What does seem to be entirely sure is the fact that nowadays, people mingle more with wild animals, and that this mingling increases transmission risk. “Without hunting and wild animal trade for human consumption, this COVID-19 outbreak might not have happened,” says Verheyen.

“Without hunting and wild animal trade for human consumption, this COVID-19 outbreak might not have happened.”

Some programmes have already tried altering people’s behaviour. In Central Africa, education programmes focused on reducing people’s consumption of primates they had found dead in forests, which could prove to be an effective way of reducing the risk of an Ebola outbreak. Other experimental projects tried reducing people’s dependency on bushmeat by having them rely on other farming of wildlife species or by expanding their livestock production, again with measures in place to prevent other zoonoses. “All behavioural changes that could decrease the number of interactions between humans and wild animals are likely to reduce the chances of transmission,” Verheyen concludes.

Prediction or surveillance of disease outbreaks

Many scientists are having a look at various options on how to go about preventing outbreaks or at least curbing their negative impacts. On the one hand, there is the possibility of predicting outbreaks by looking at all potential viruses within animals populations and determining which ones could emerge next, an approach more focused on prevention. On the other hand, researchers could screen people for viruses proactively, so that the latter can be stopped in their tracks.

Referring to the 2014 and 2018 Ebola outbreaks, researchers from the University of Edinburgh, the University of Sidney and the Scripps Research Institute argue in favour of surveillance of human populations over setting up predictive models. ‘No amount of DNA sequencing can tell us when or where the next virus outbreak will appear,’ they argue in a commentary in Nature. For the epidemic that followed the 2014 Ebola outbreak in DR Congo, they argue for example, that a lot of data was collected to do set-up models by genome sequencing, but that this did not prevent the virus from resurfacing again in 2018.

According to Kate Jones, a researcher specialising in ecology and biodiversity from University College London, “An effective way to limit the public health, economic and conservation impacts of emerging disease outbreaks in people, wildlife and livestock, is to identify, treat and contain them as early as possible.” She continues on how this could be done in practice. “One important facet of this is improving surveillance and healthcare capacities in areas that are at high risk of disease emergence — for example, at deforested, agricultural or urbanising frontiers — and conducting systematic, routine human, livestock and wildlife surveillance for both known and newly emerging pathogens in these areas.”

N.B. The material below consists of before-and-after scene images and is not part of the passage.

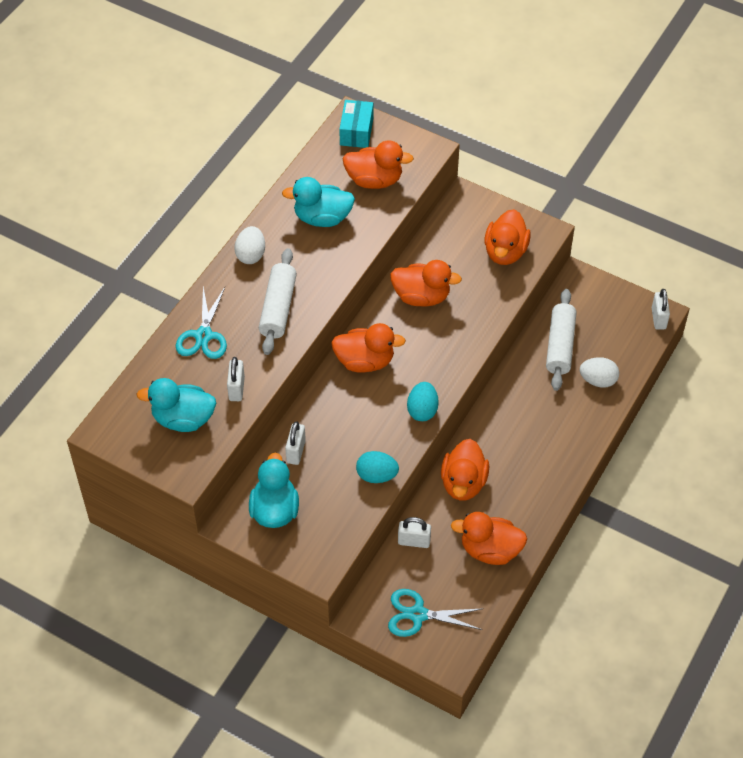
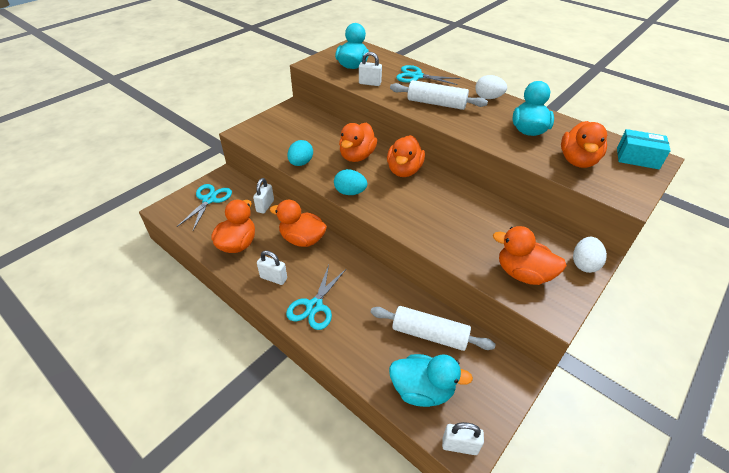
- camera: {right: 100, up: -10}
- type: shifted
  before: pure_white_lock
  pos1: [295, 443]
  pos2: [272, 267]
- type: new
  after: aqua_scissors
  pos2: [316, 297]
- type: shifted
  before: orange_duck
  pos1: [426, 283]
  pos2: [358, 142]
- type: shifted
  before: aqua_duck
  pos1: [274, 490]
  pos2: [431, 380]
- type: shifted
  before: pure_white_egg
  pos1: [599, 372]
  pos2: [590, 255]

Jones does believe in preventive measures in ecological disease control. “For example, the ecological restoration of dammed rivers has been effective in reducing the schistosomiasis burden in parts of Africa and also helps to protect local ecosystems. Understanding when these kinds of ecological disease control interventions may be effective or appropriate, and putting communities at the heart of designing them, will be an important challenge for the future.”

“For example, the ecological restoration of dammed rivers has been effective in reducing the schistosomiasis burden in parts of Africa and also helps to protect local ecosystems.”

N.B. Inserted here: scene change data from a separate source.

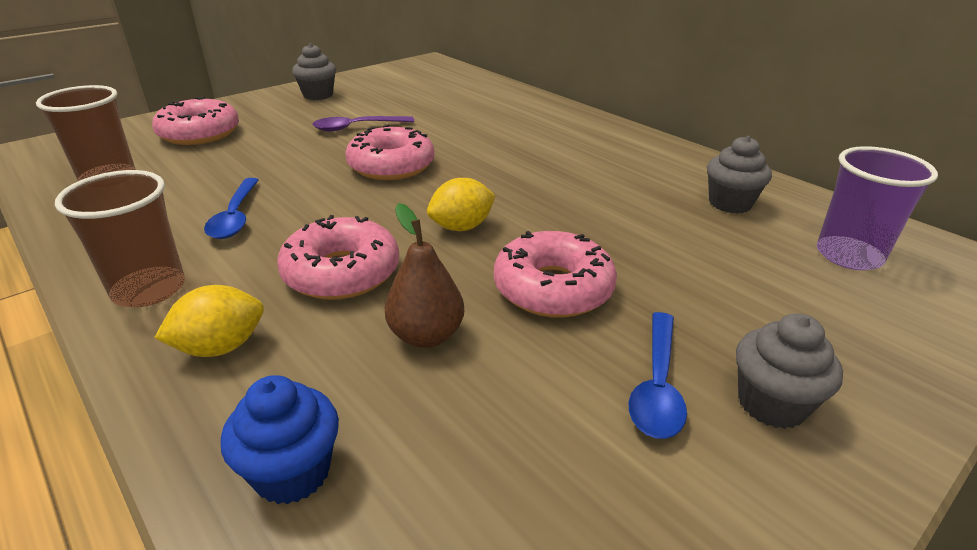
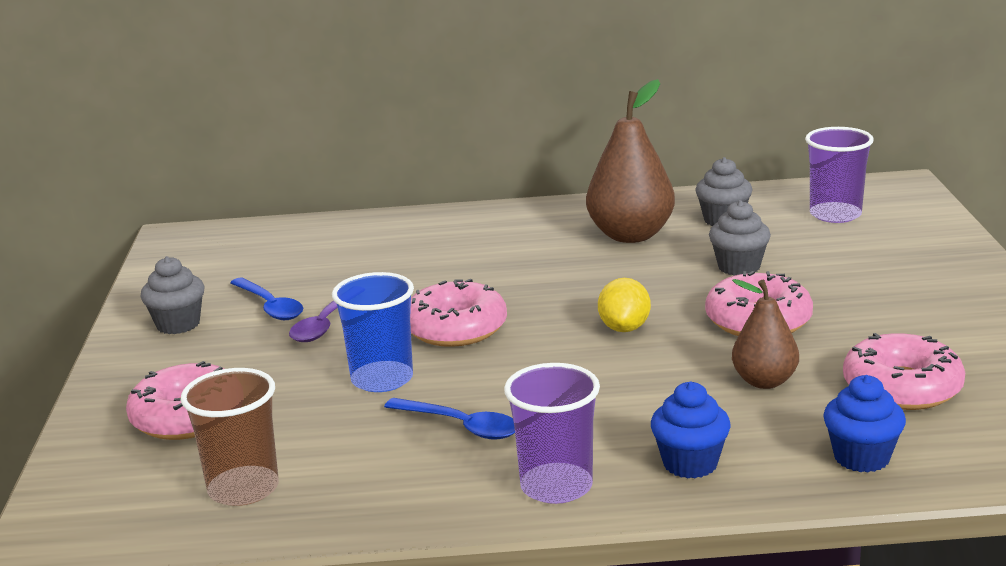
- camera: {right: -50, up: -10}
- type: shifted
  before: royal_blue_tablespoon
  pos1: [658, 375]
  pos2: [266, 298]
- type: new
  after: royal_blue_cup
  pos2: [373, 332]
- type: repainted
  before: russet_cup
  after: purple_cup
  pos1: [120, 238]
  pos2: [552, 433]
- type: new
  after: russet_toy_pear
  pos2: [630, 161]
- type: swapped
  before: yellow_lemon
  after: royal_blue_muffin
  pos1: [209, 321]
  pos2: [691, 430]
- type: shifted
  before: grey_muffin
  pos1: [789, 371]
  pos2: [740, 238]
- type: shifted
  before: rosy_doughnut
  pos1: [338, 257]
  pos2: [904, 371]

Responsibility of governments and scientists

So, as well as changing our behaviour towards nature and looking at ways to predict or do surveillance of future outbreaks, what about the role of governments? “I think outbreaks such as SARS and Ebola have perhaps made politicians in richer, industrialised countries falsely believe that pathogen spill-overs are other people’s problems and that they will remain localised,” says Jones. “This has led to a lack of political will to properly prepare for this type of outbreak leading to a lack of power afforded to the bodies such as WHO, and a lack of funding for containment and management. China put a concerted and unprecedented effort into managing the latest outbreak, and if the rest of the world had taken this seriously as a global problem and taken steps at the same time, it could perhaps have been contained.”